Why is there a lot of Ray:: IDLE in my ray process

As shown in the above figure, why are there many Ray:: IDLE in my ray process?

Is there any elegant way to terminate these IDLE without affecting the existing ray serve.

2 Likes

It is expected to start IDLE workers to reduce worker startup time. They will be used as soon as you create serve replicas. Ray creates idle workers as many as number of cpus on the node by default when you start a new script.

If you really want to disable having IDLE workers, you can set env var RAY_prestart_worker_first_driver=0 when you create a cluster. E.g.,

prestart_worker_first_driver=0 ray start --head
3 Likes

This is a good question. Maybe we could document it in an Q&A session of the ray OSS website.

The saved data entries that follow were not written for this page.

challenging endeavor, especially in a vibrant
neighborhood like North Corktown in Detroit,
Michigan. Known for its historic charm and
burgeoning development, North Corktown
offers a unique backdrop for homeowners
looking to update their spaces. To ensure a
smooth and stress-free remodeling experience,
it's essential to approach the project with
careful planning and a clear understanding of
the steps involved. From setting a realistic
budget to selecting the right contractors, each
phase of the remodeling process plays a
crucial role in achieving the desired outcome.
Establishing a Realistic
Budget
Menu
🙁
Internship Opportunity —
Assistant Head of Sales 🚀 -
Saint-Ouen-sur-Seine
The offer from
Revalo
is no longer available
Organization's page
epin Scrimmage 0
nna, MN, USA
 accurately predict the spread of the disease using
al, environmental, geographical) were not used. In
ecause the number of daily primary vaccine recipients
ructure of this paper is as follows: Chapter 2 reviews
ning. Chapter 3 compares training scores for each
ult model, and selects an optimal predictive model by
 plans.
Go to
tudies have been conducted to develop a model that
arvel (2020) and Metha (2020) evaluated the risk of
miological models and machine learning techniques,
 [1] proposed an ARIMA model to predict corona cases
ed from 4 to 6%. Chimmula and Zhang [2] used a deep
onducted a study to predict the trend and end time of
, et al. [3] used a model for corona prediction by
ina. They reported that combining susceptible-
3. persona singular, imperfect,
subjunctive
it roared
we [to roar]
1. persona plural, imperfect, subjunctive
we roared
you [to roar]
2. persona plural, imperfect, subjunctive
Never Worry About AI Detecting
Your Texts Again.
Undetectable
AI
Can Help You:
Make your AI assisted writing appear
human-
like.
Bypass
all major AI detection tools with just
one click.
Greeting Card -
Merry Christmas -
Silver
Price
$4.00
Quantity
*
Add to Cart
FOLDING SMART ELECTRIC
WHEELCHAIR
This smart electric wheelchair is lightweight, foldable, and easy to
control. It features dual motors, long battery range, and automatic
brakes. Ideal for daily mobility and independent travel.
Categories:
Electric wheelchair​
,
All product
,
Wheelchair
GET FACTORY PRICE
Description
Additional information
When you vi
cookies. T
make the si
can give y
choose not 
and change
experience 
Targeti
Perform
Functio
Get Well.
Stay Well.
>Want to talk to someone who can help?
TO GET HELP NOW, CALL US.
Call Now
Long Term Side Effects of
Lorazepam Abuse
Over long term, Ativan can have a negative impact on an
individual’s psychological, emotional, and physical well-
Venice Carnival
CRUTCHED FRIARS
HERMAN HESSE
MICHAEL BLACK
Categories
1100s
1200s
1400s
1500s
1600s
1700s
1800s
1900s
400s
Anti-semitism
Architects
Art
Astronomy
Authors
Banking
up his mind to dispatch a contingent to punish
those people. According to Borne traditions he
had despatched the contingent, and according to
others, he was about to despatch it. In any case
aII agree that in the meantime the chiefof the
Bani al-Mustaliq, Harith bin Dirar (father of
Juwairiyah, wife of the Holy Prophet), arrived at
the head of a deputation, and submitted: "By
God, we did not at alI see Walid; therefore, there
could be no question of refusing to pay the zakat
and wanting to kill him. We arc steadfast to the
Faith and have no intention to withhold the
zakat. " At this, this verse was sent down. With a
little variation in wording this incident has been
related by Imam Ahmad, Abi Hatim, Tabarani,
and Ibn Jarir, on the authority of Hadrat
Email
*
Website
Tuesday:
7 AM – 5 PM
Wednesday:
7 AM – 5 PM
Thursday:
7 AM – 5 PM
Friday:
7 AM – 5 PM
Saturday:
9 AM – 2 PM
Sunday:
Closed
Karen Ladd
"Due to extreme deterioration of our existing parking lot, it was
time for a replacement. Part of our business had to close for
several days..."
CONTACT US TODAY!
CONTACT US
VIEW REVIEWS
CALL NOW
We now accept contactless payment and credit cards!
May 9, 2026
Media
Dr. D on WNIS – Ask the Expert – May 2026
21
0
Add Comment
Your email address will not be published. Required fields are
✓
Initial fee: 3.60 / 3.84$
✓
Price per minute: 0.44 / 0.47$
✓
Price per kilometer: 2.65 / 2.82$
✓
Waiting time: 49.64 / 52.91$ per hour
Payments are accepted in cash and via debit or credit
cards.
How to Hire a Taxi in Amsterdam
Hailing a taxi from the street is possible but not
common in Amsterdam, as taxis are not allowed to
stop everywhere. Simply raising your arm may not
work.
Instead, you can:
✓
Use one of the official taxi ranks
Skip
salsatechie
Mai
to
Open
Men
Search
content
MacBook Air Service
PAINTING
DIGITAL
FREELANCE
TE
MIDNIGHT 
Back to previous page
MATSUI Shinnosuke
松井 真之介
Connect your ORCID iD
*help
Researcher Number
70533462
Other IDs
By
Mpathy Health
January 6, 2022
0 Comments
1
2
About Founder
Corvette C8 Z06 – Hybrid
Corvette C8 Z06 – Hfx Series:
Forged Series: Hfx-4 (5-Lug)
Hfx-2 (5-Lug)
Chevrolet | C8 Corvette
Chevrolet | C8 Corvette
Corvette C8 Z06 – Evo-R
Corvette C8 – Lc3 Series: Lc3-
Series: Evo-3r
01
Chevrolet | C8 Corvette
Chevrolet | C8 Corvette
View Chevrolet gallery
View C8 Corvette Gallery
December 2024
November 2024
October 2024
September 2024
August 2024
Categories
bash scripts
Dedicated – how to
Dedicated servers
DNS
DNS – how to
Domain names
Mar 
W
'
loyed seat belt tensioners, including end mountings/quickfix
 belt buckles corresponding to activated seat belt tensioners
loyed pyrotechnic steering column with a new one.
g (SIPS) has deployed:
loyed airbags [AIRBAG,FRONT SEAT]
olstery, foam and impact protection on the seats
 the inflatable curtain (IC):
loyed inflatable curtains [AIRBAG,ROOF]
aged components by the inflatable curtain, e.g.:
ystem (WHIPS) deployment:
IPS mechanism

@XIE yeah for sure. I think we need to update the behavior of workers in the core documentation. We’ve been talking about this for a while, but it hasn’t happened yet

This env variable is not disabling ray::IDLE worker completely. They are only disabled when cluster is started for the first time.

This does not resolve hanging ray:IDLE worker which are left behind after a run.

This might be quite a random contribution, but I noticed I had several ray::IDLE processes in my machine.
Turns out when you have htop on and start up your ray processes they show up as ray::IDLE even when they are computing something.
When I quit htop and restarted it it showed my ray processes with the proper ray::function_name.
When any worker process died and was restarted it also showed as ray::IDLE in htop (even when computing something) until I restarted htop.
Maybe this is what happened to you?

Thanks for the response but unfortunately this is not what’s happening. Ray Dashboard is also showing ray::IDLEs which are not computing anything since submitted job has finished. But then when starting a new job they either prevent new tasks from being scheduled or it flat-out crashes due to OOM error.